Article originally posted on Globe St. on September 6, 2022

The single-family home market is retooling to the likely benefit of multifamily.

Single-family home prices are finally softening across the US, but the cost of homeownership remains staggeringly out of reach for many consumers, particularly millennials. And while “significant price collapses” are not likely due to ongoing supply-demand imbalances, the recalibrating single-family home market will continue to benefit the multifamily asset class.

Inventories shrunk exponentially in the early days of the pandemic as would-be buyers sought to take advantage of low interest rates and an expended prevalence of work-from-home policies. That supply-demand imbalance caused the cost of an existing single-family home to rise for 24 straight months through May 2022, according to new research from Marcus & Millichap — but that streak ended over the past few months as the volume of home purchases slowed and borrowing costs rose.

The average 30-year fixed-rate mortgage hit the mid-5 percent range during the first half of the year after starting 2022 near 2 percent.  And the minimum annual income needed to buy a median-priced house is now well above $100,000, “a benchmark that about three-fourths of U.S. households fall short of,” according to Marcus & Millichap.

“A near-term price softening in the single-family sector is playing out, as more homes come to market and fewer prospective buyers pursue listings; however, current dynamics do not indicate a bursting bubble,” the firm’s analysts note in a third quarter report on the state of the multifamily sector. “The number of home listings nationwide in July remained nearly 35 percent shy of the same month’s average between 2015-2019. Low inventory will fortify the sector from a significant price collapse.”

But the problems of the single-family housing market are almost universally regarded as a boon for multifamily, as millennials looking to form households will likely turn to the higher-end rental market as an alternative.

“A substantial share of millennials will rent longer than in previous generations, and Gen Z will likely do the same,” the report notes. “An acquired fondness for lifestyle and cost-saving aspects of apartments is another potential outcome.”

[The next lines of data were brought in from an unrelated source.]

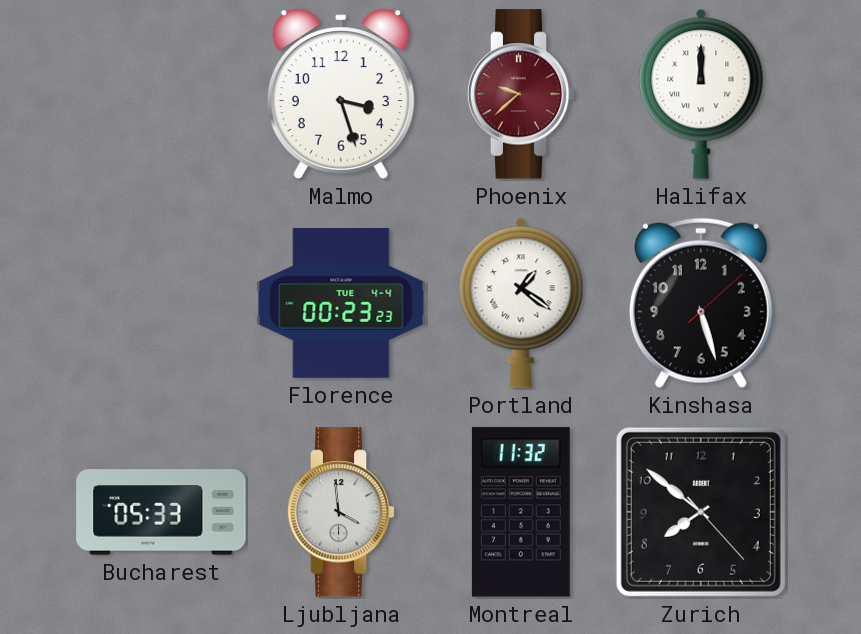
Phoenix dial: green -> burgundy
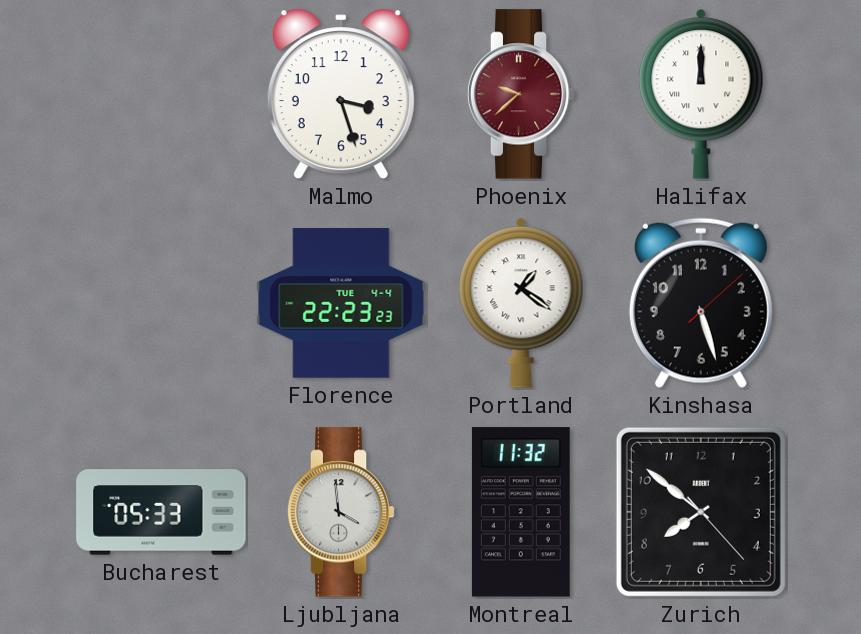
Florence: 00:23 -> 22:23
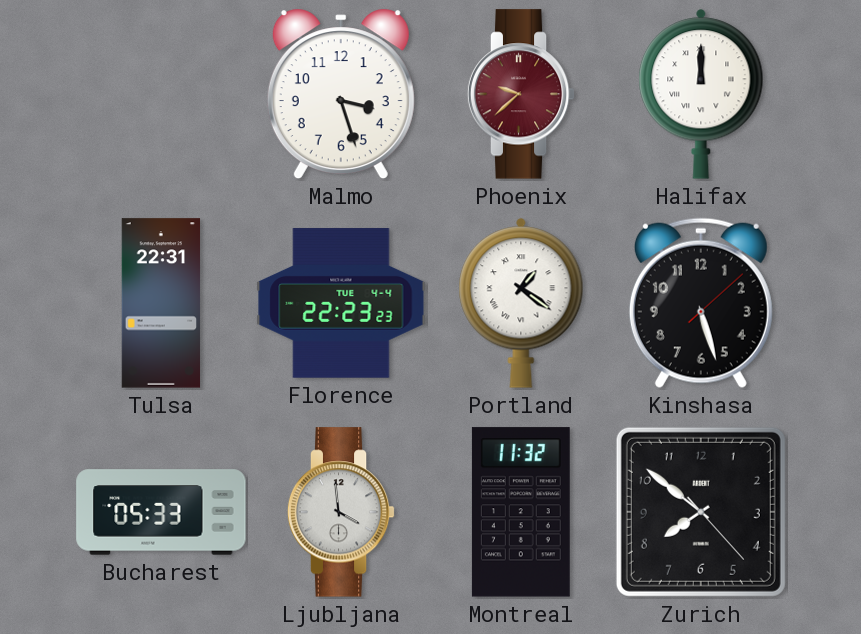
Tulsa: none -> 22:31
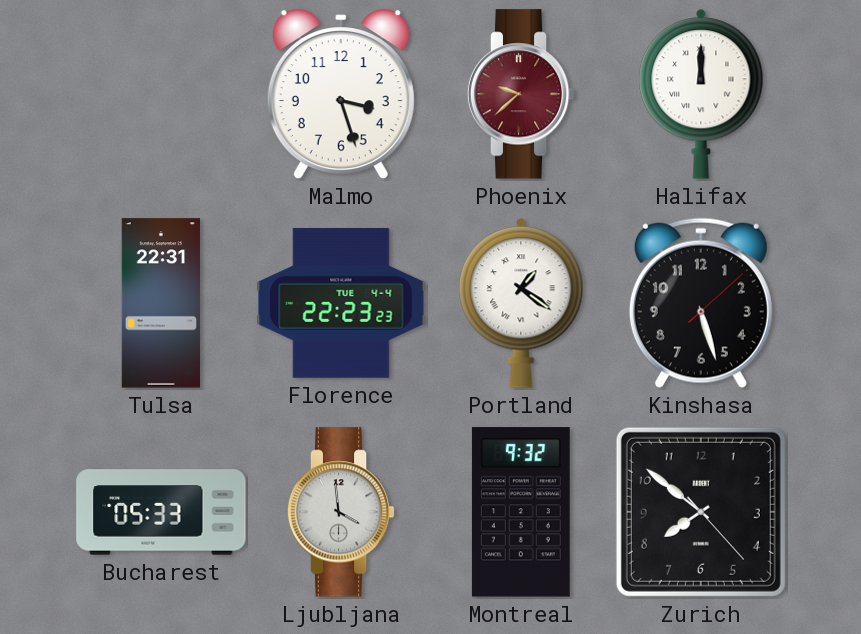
Montreal: 11:32 -> 9:32
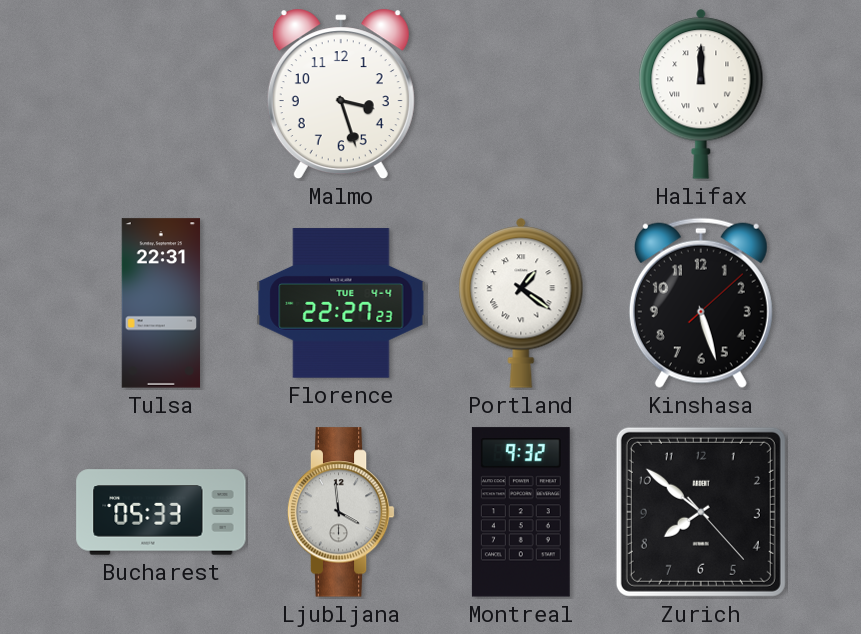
Phoenix: 9:38 -> none
Florence: 22:23 -> 22:27
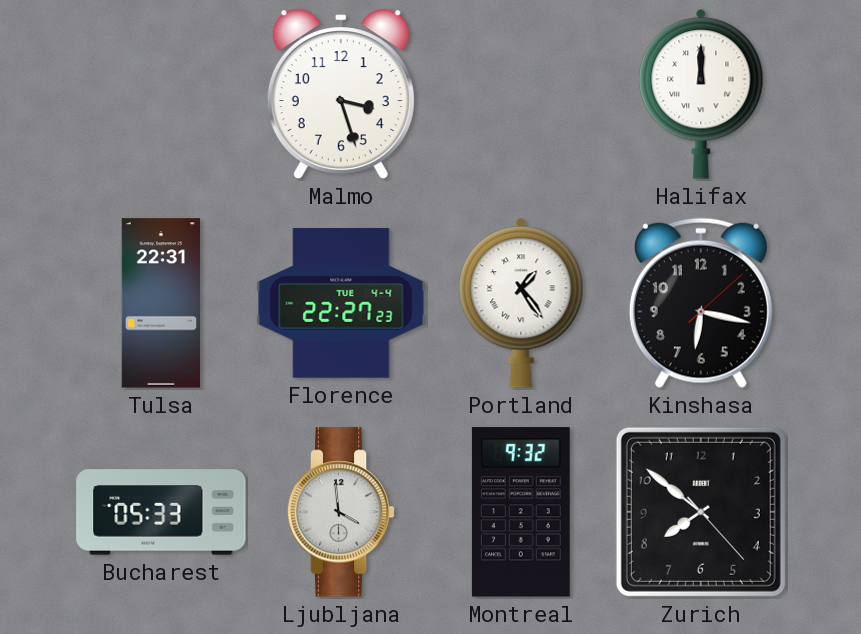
Portland: 1:21 -> 1:24
Kinshasa: 5:27 -> 6:17
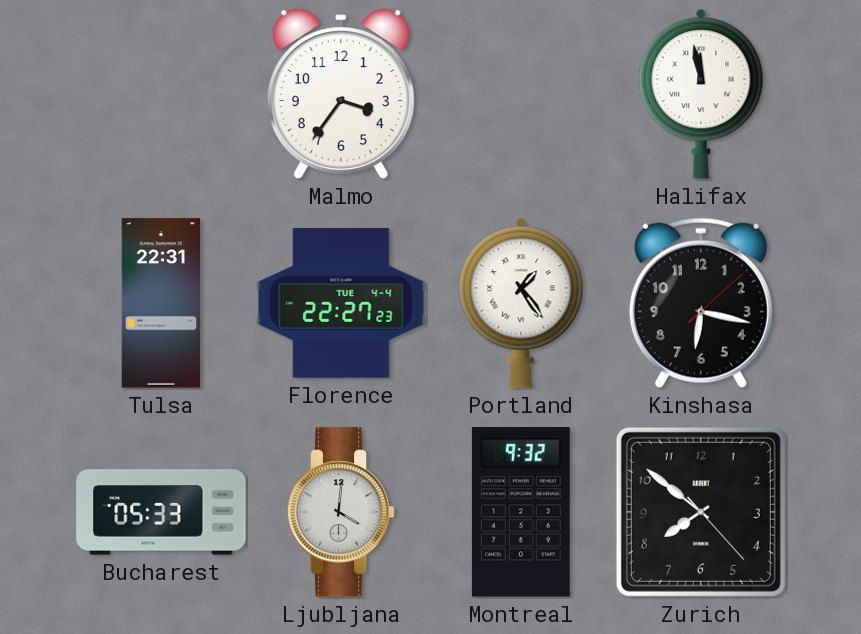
Malmo: 3:27 -> 3:36
Halifax: 12:00 -> 11:58
Ljubljana: 3:59 -> 4:01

But make no mistake: apartment rents, too, are climbing. The average Class A and Class B effective rents in the U.S. grew by about 17 percent year-over-year through June, while Class C apartment rents climbed by 12.3 percent over the same period. Class C apartments are beginning to show cracks, however: RealPage’s Jay Parsons recently noted that retention rates for Class C properties “dropped more than expected” last month to end two percentage points down year-over-year to 58.1, a five-year low,” Parsons writes.  Conversely, retention in Class A and Class B ticked down slightly and are above pre-pandemic levels.

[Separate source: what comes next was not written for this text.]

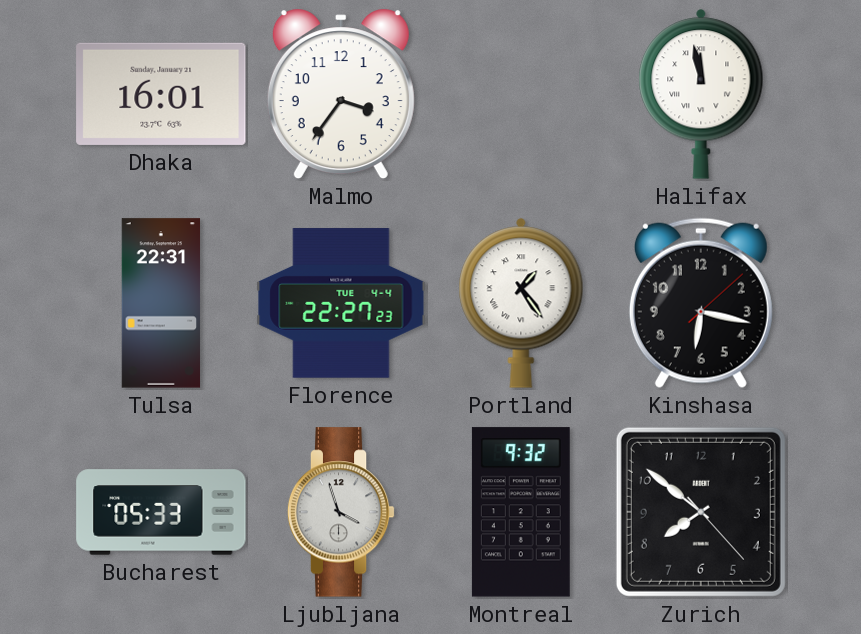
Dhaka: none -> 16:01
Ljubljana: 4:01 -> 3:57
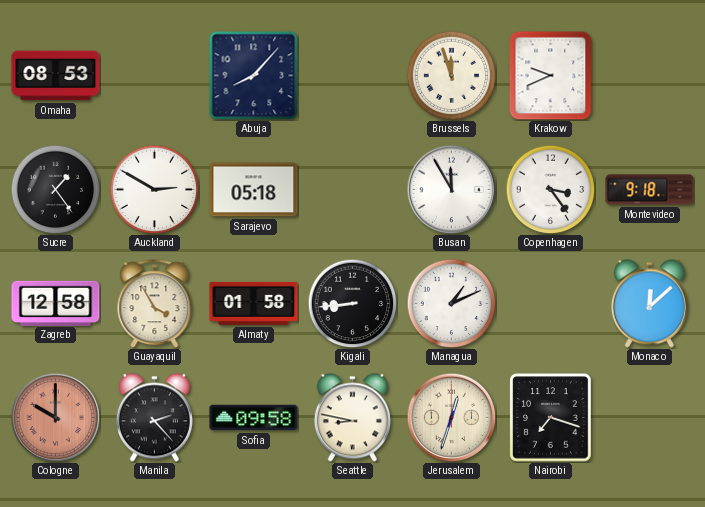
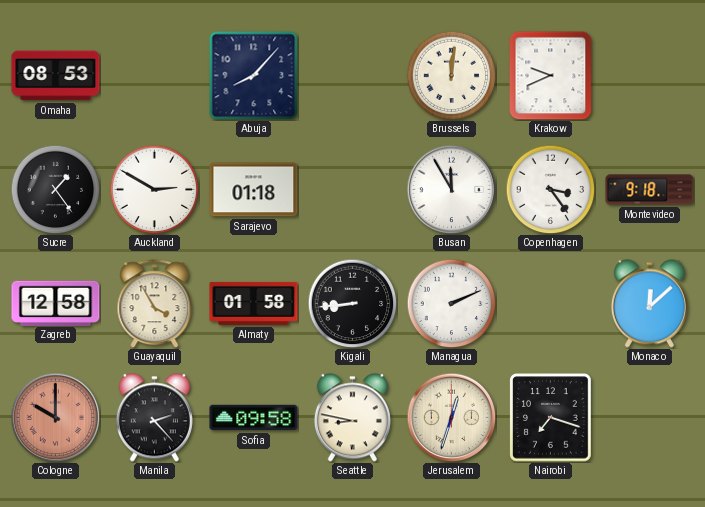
Brussels: 11:57 -> 12:01
Sarajevo: 05:18 -> 01:18
Managua: 1:11 -> 2:11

Investors have been also assuming a slightly more cautious stance toward multifamily amid continuing rate hikes and rising inflation: while vacancy remains about 100 basis points below the norm in most markets, investors and operators see a “more uncertain outlook,” according to analysts from Northmarq. Vacancy decreased 20 basis points to 4.2 percent in the first half of the year, but “while operating conditions are healthy, it is unlikely that the vacancy rate will trend much lower in the coming quarters,” the Northmarq experts say. “More likely, the rate will remain fairly close to current ranges or could creep higher, particularly in markets where the pace of deliveries rebounds after minimal construction activity in recent years. In the near-term, the slowing pace of employment growth should result in a more measured rate of new household formation and absorption of units.”